A gang of yobs who wreaked havoc with a bag of onions in North Harrow were just moments from showering a baby in shards of glass.
The mindless teens pelted the vegetables at homes in Wood-lands, at 8pm on Friday, leaving three families with smashed windows.
One family targeted by the group were Ian and Julia Elmer, who had settled down in the living room having put nine-month-old Martha to bed, when an onion came hurtling through the pane of glass in their front door.
And while the crash only left the tot's pushchair showered in glass, had they struck earlier the consequences could have been tragic.
Mr Elmer, 38, said: "It was quite a shock when it happened because the amount of noise it caused was incredible.
"It actually sounded a bit like an explosion, so it was a surprise to walk through and see an onion in the hallway.
"Thankfully we had put the baby to bed.
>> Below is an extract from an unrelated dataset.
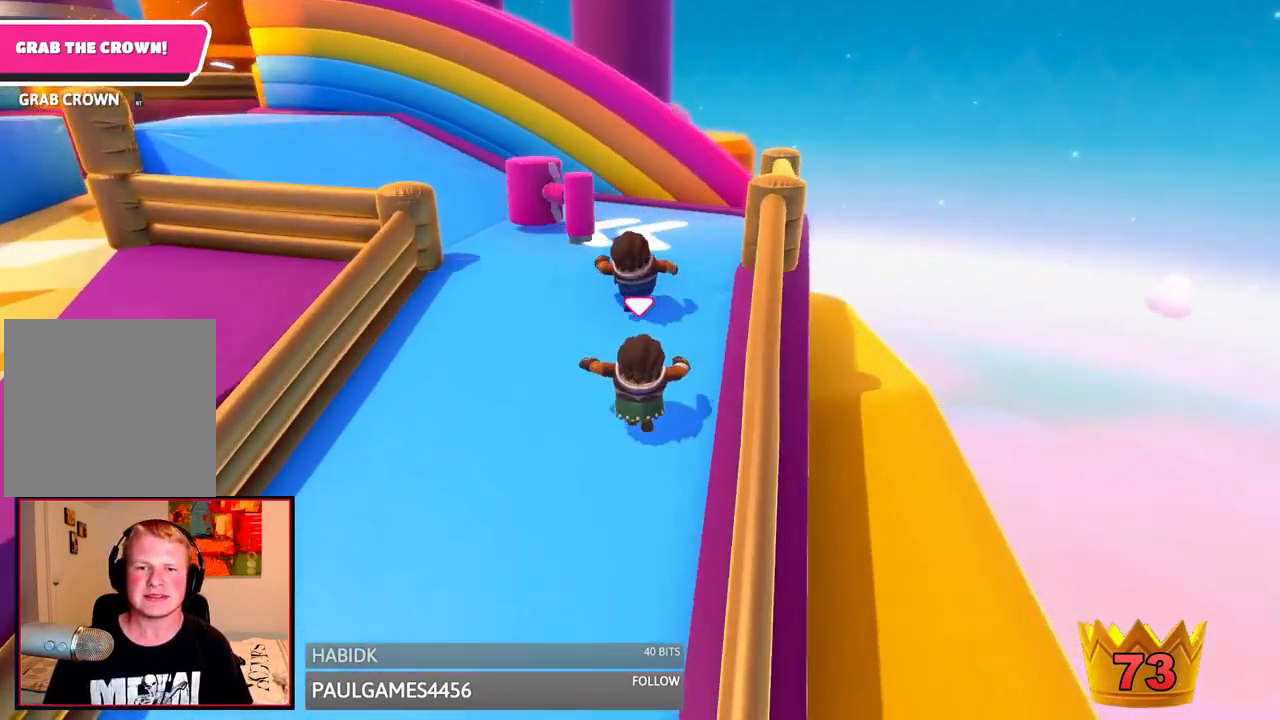
{"dt_ms": 1000, "buttons": [], "left_stick": "up", "right_stick": "left", "events": [[375, "right_stick", "down"], [542, "right_stick", "center"], [708, "right_stick", "up-left"], [917, "right_stick", "left"]]}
The panel shattered all over her pushchair and we spent quite a bit of time making sure we had cleared up all the little bits of glass.
"It just seems like a pointless and ridiculous thing to do and there was no way of knowing what kind of damage it might have done."
Although the cost of the double-glazed pane will be covered by the couple's insurance, they have been left with a boarded up a window and a draft to put up with in the current severe weather conditions.
He added: "Fortunately the cost of the new window will be covered because we have a crime reference number but we could have done without the hassle of having to sort getting a new window.
"It's just a shame because in the two-and-a-half years I have lived here I have never had any problems like this."
It is believed that the thugs had stolen the onions minutes earlier from a nearby supermarket and although the police were on the scene shortly afterwards no arrests were made.